The story is just so tragic. Fifteen-year-old (yes, 15) geisha Cio-Cio-San, or Butterfly, gets married to American Navy Lt. B.F. Pinkerton in 1904. She is shunned by the community and converts to Christianity, devoted to her husband above all. But Pinkerton sees her as a doll, something to be collected. What he really wants is an American wife. Yuck.

Yunah Lee's soprano stands up to the very difficult task, deepening as the character ages and hardens. Her Flower Duet with Lauren Segal as servant Suzuki is ethereal, her Tu, Tu, Piccolo Iddio heartbreaking.

But more impressive is the complex vulnerability Lee gives Butterfly.

In a sense, she's weak, hanging all her hopes on her husband and refusing to see the situation for what it is. In another sense, Butterfly is strong. By Act 2, she's dressed like a wartime wife in full post-Victorian garb (fabulous costumes by Dean Brown). She's obstinate but fortified by the humor people only find when things are really bad. Lee's subtle comedy carries the second act, which can be a long road since Pinkerton is missing most of the time.

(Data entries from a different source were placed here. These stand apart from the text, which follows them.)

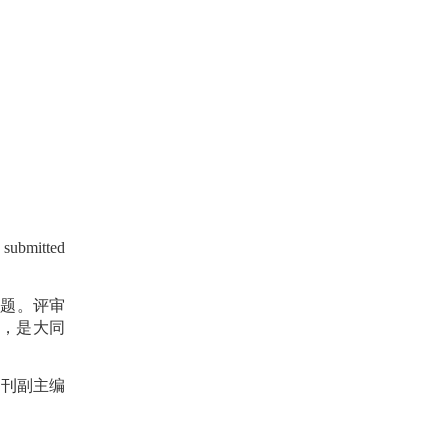
 submitted
问题。评审
，是大同
期刊副主编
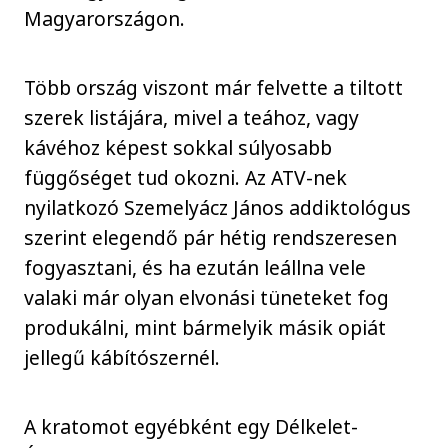
Magyarországon.
Több ország viszont már felvette a tiltott
szerek listájára, mivel a teához, vagy
kávéhoz képest sokkal súlyosabb
függőséget tud okozni. Az ATV-nek
nyilatkozó Szemelyácz János addiktológus
szerint elegendő pár hétig rendszeresen
fogyasztani, és ha ezután leállna vele
valaki már olyan elvonási tüneteket fog
produkálni, mint bármelyik másik opiát
jellegű kábítószernél.
A kratomot egyébként egy Délkelet-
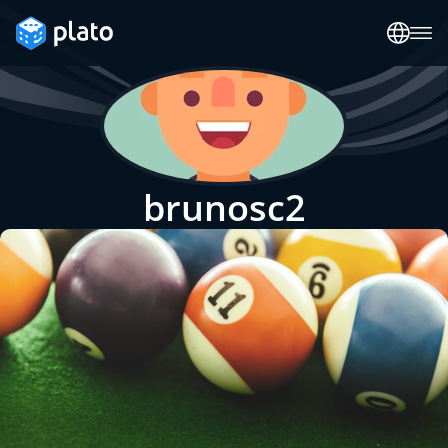
brunosc2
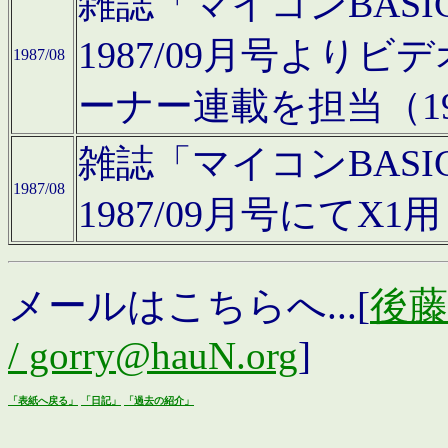
雑誌「マイコンBAS
1987/09月号より
1987/08
ーナー連載を担当（19
雑誌「マイコンBAS
1987/08
1987/09月号にて
メールはこちらへ...[
後藤浩
/ gorry@hauN.org
]
「表紙へ戻る」
「日記」
「過去の紹介」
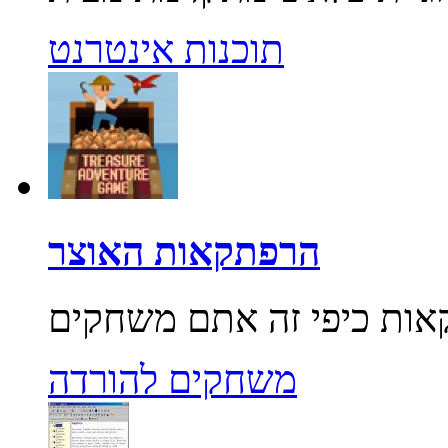
תוכנות אינטרנט
הרפתקאות האוצר
משחקים להורדה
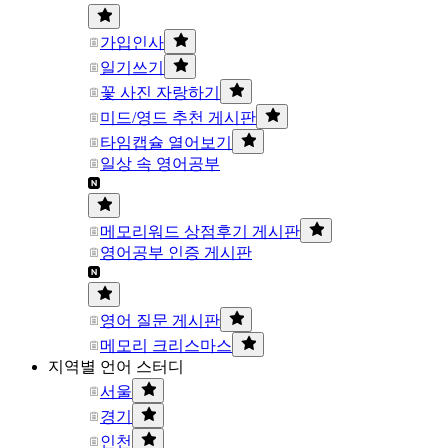
가입인사
일기쓰기
꽃 사진 자랑하기
미드/영드 추천 게시판
타임캡슐 열어보기
일상 속 영어공부
메모리워드 상점후기 게시판
영어공부 인증 게시판
영어 질문 게시판
메모리 크리스마스
지역별 언어 스터디
서울
경기
인천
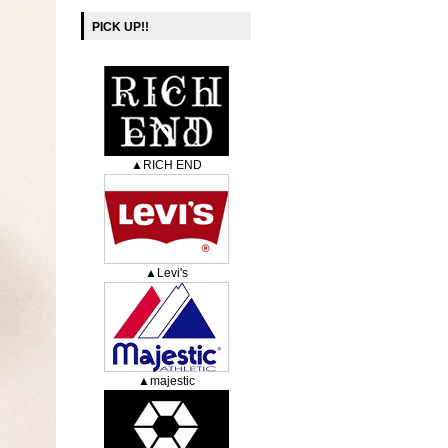
PICK UP!!
▲RICH END
▲Levi's
▲majestic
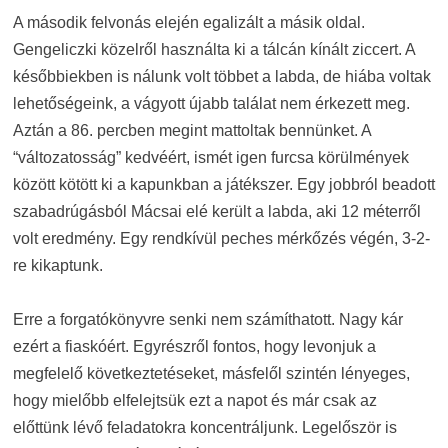
A második felvonás elején egalizált a másik oldal.
Gengeliczki közelről használta ki a tálcán kínált ziccert. A
későbbiekben is nálunk volt többet a labda, de hiába voltak
lehetőségeink, a vágyott újabb találat nem érkezett meg.
Aztán a 86. percben megint mattoltak bennünket. A
“változatosság” kedvéért, ismét igen furcsa körülmények
között kötött ki a kapunkban a játékszer. Egy jobbról beadott
szabadrúgásból Mácsai elé került a labda, aki 12 méterről
volt eredmény. Egy rendkívül peches mérkőzés végén, 3-2-
re kikaptunk.
Erre a forgatókönyvre senki nem számíthatott. Nagy kár
ezért a fiaskóért. Egyrészről fontos, hogy levonjuk a
megfelelő következtetéseket, másfelől szintén lényeges,
hogy mielőbb elfelejtsük ezt a napot és már csak az
előttünk lévő feladatokra koncentráljunk. Legelőször is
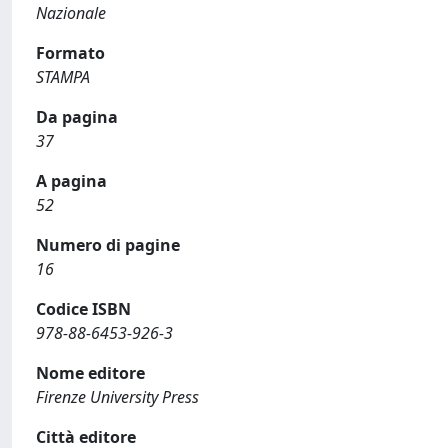
Nazionale
Formato
STAMPA
Da pagina
37
A pagina
52
Numero di pagine
16
Codice ISBN
978-88-6453-926-3
Nome editore
Firenze University Press
Città editore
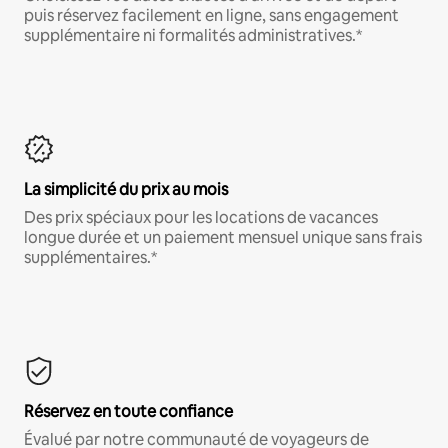
puis réservez facilement en ligne, sans engagement
supplémentaire ni formalités administratives.*
La simplicité du prix au mois
Des prix spéciaux pour les locations de vacances
longue durée et un paiement mensuel unique sans frais
supplémentaires.*
Réservez en toute confiance
Évalué par notre communauté de voyageurs de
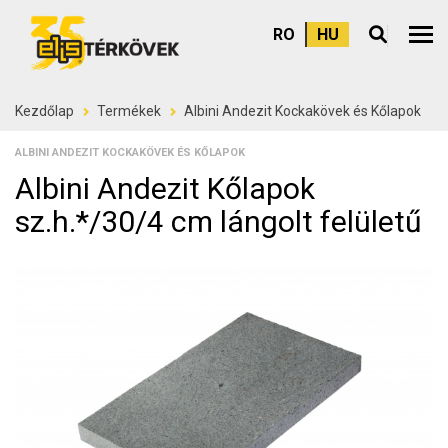
RO
HU
Felső
Kezdőlap
Termékek
Albini Andezit Kockakövek és Kőlapok
ALBINI ANDEZIT KOCKAKÖVEK ÉS KŐLAPOK
Albini Andezit Kőlapok
sz.h.*/30/4 cm lángolt felületű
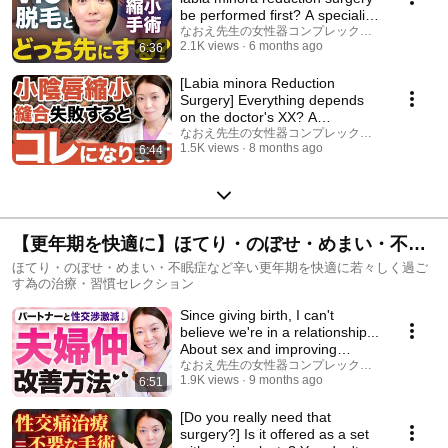
be performed first? A specialist
in de...
なおえ先生の女性器コンプレックス相談室
2.1K views
6 months ago
6:36
[Labia minora Reduction
Surgery] Everything depends
on the doctor's XX? A
professional with over ...
なおえ先生の女性器コンプレックス相談室
1.5K views
8 months ago
6:44
【更年期を快適に】ほてり・のぼせ・めまい・不眠
症など辛い更年期を快適に若々しく過ごす為の治
ほてり・のぼせ・めまい・不眠症など辛い更年期を快適に若々しく過ご
す為の治療・習慣セレクション
療・習慣セレクション
Since giving birth, I can't
believe we're in a relationship...
About sex and improving
relationships
なおえ先生の女性器コンプレックス相談室
1.9K views
9 months ago
6:51
[Do you really need that
surgery?] Is it offered as a set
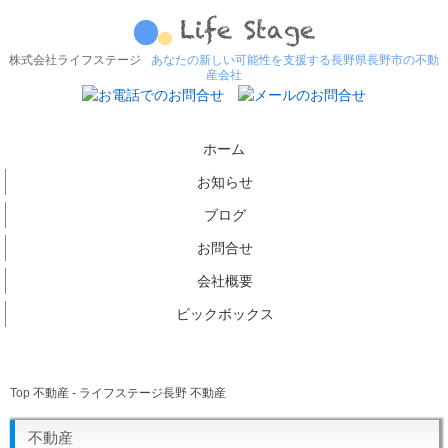
株式会社ライフステージ
あなたの新しい可能性を支援する長野県長野市の不動
産会社
ホーム
お知らせ
ブログ
お問合せ
会社概要
ビックボックス
Top
不動産 - ライフステージ長野 不動産
不動産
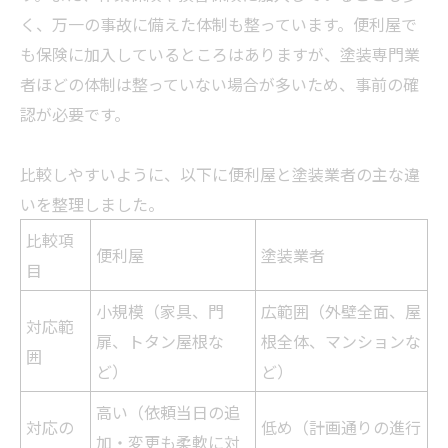
く、万一の事故に備えた体制も整っています。便利屋で
も保険に加入しているところはありますが、塗装専門
業
者
ほどの体制は整っていない場合が多いため、事前の確
認が必要です。
比較しやすいように、以下に便利屋と塗装
業者
の主な違
いを整理しました。
比較項
便利屋
塗装
業者
目
小規模（家具、門
広範囲（外壁全面、屋
対応範
扉、トタン屋根な
根全体、マンションな
囲
ど）
ど）
高い（依頼当日の追
対応の
低め（計画通りの進行
加・変更も柔軟に対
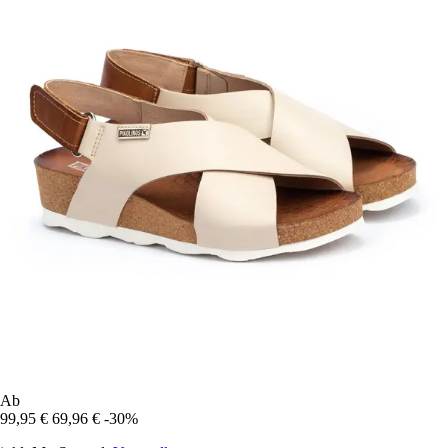
Ab
99,95 €
69,96 €
-30%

She stands in one place and waits for her husband for so long, so long it begins to make the audience uncomfortable. Here, the orchestra, the stunning set by Paul Shortt and transformative lighting by Driscoll Otto get the display they deserve. It's all building up to a conclusion we hope doesn't come true (we won't ruin it for you).

Lee almost makes tenor Richard Troxell's Pinkerton feel inconsequential. He's not, of course. His character is the actual worst, and everyone knows it. That's why the whole crowd jokingly booed him on curtain call. Troxell, who made the husband feel extra smarmy, was gracious and laughed.

Even he knows Pinkerton is a cad. Team Butterfly.